**Exercise objective**
Revise the material from its beginning through the line containing "dist [-0.051793, 0.009313]" by changing "Rounding" to "Precision", with everything else left unchanged. Give back only that part, and leave the pictures out of your answer.

Data provided: Begin

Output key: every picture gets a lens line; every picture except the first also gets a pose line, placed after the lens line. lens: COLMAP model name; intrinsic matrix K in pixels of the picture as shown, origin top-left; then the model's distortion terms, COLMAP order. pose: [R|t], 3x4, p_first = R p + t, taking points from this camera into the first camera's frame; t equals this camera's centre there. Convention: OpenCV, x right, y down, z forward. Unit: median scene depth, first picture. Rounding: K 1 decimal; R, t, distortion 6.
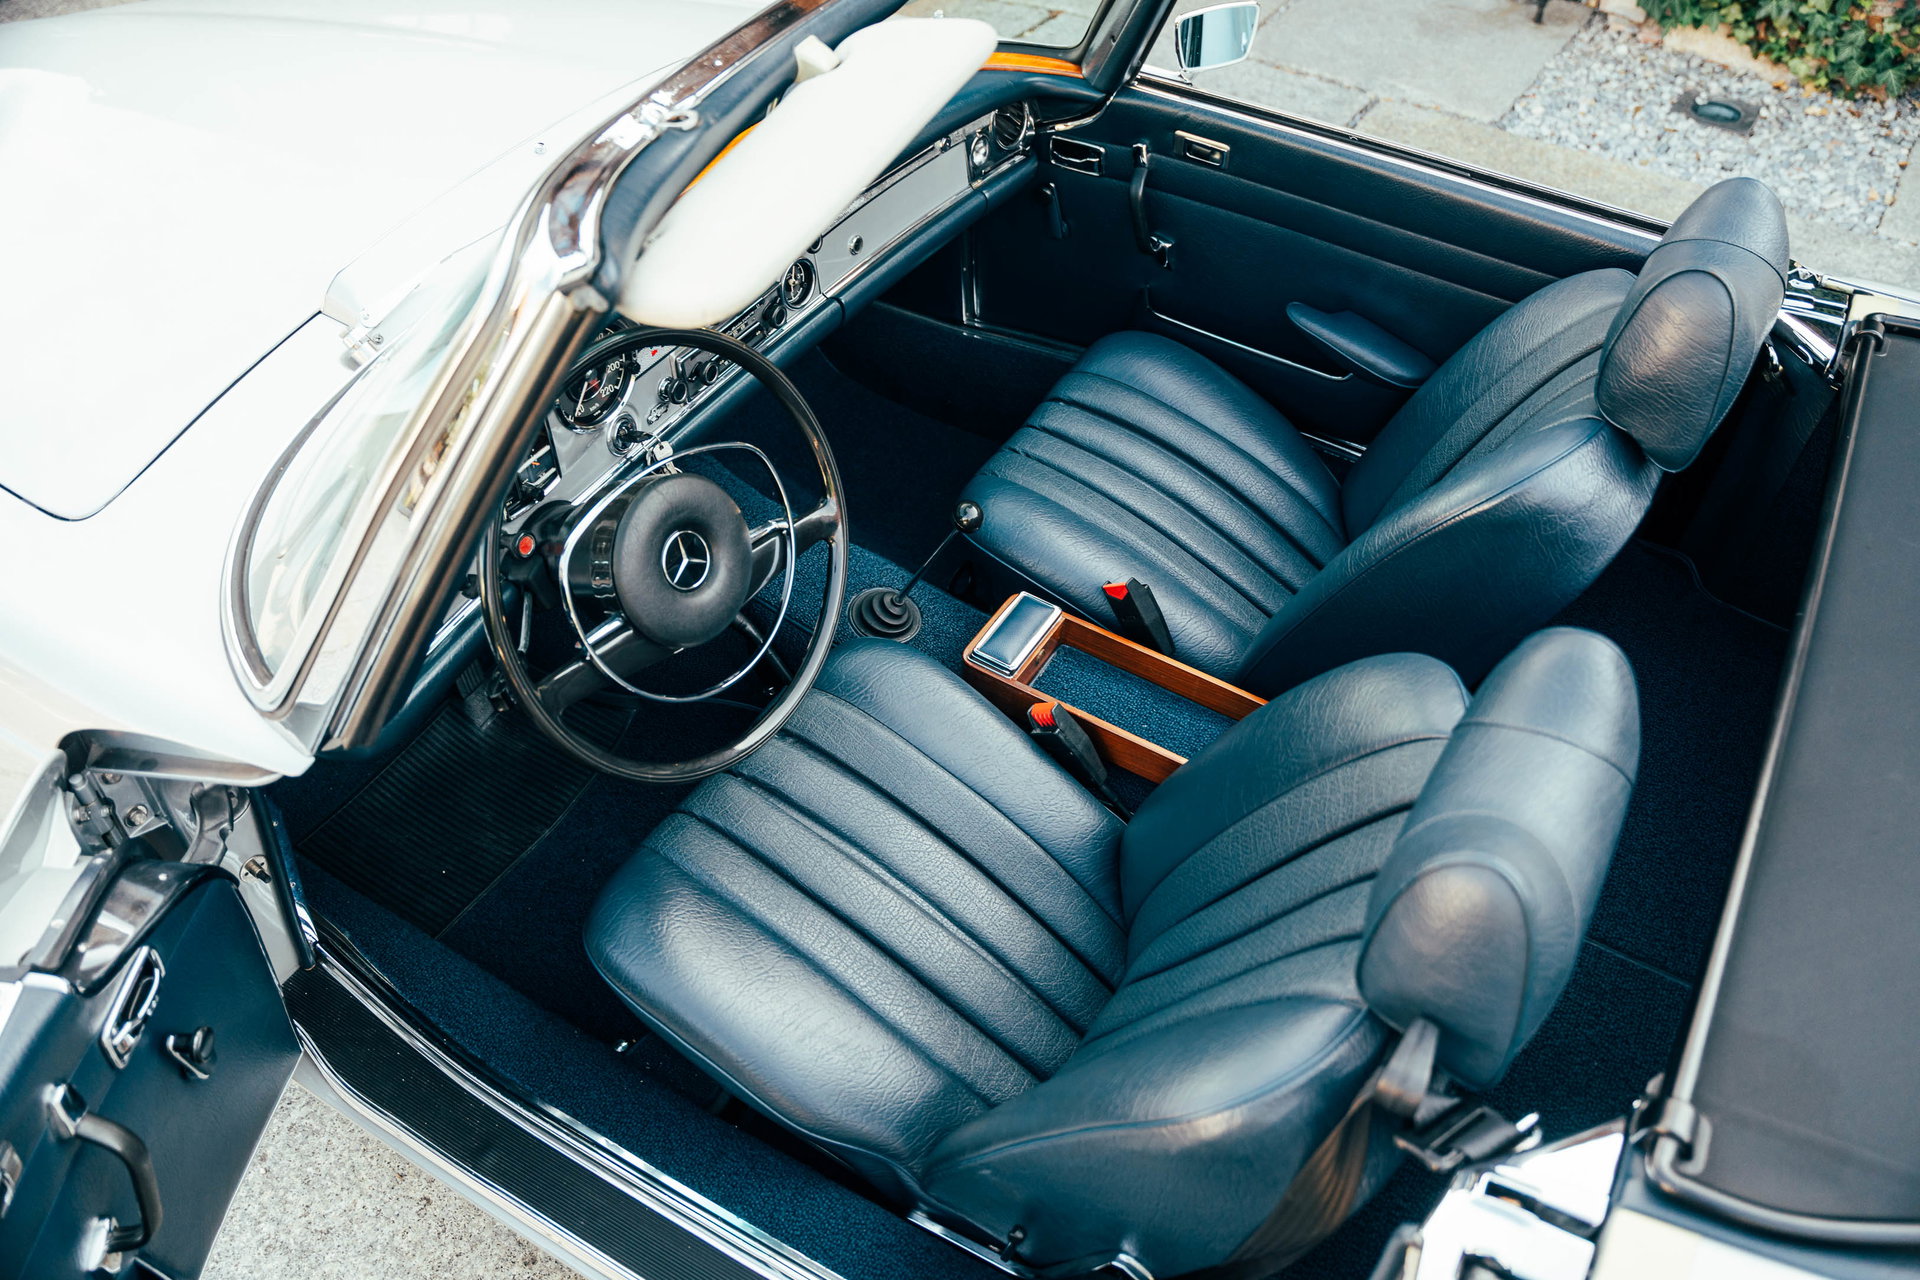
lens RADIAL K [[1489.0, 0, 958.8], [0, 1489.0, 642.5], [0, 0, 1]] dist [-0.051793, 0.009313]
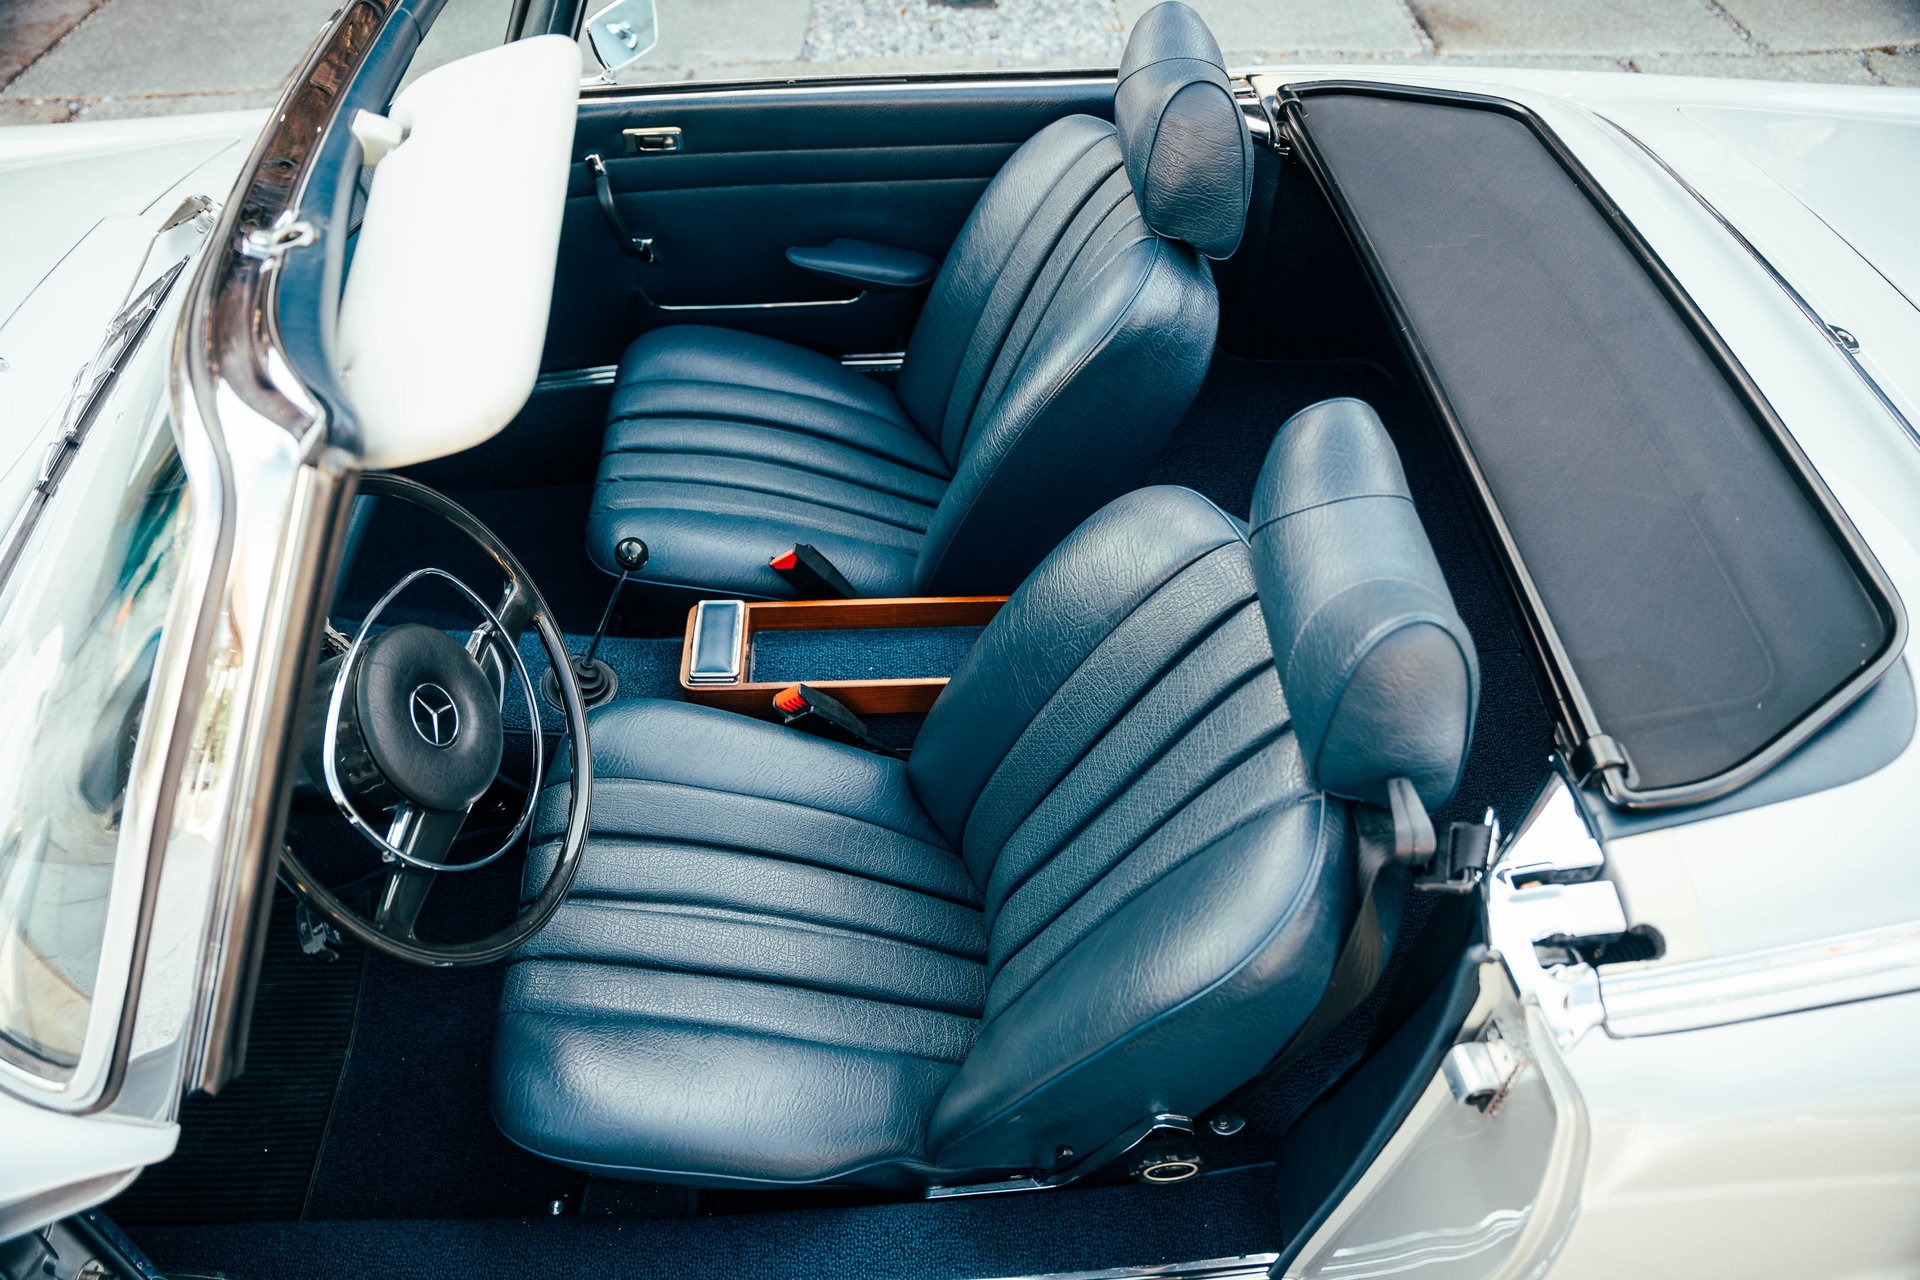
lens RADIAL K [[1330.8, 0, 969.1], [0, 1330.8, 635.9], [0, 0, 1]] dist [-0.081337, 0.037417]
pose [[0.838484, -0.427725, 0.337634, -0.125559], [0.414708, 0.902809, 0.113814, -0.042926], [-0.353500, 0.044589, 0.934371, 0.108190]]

Data provided: End

**Reply to the task**
Output key: every picture gets a lens line; every picture except the first also gets a pose line, placed after the lens line. lens: COLMAP model name; intrinsic matrix K in pixels of the picture as shown, origin top-left; then the model's distortion terms, COLMAP order. pose: [R|t], 3x4, p_first = R p + t, taking points from this camera into the first camera's frame; t equals this camera's centre there. Convention: OpenCV, x right, y down, z forward. Unit: median scene depth, first picture. Precision: K 1 decimal; R, t, distortion 6.
lens RADIAL K [[1489.0, 0, 958.8], [0, 1489.0, 642.5], [0, 0, 1]] dist [-0.051793, 0.009313]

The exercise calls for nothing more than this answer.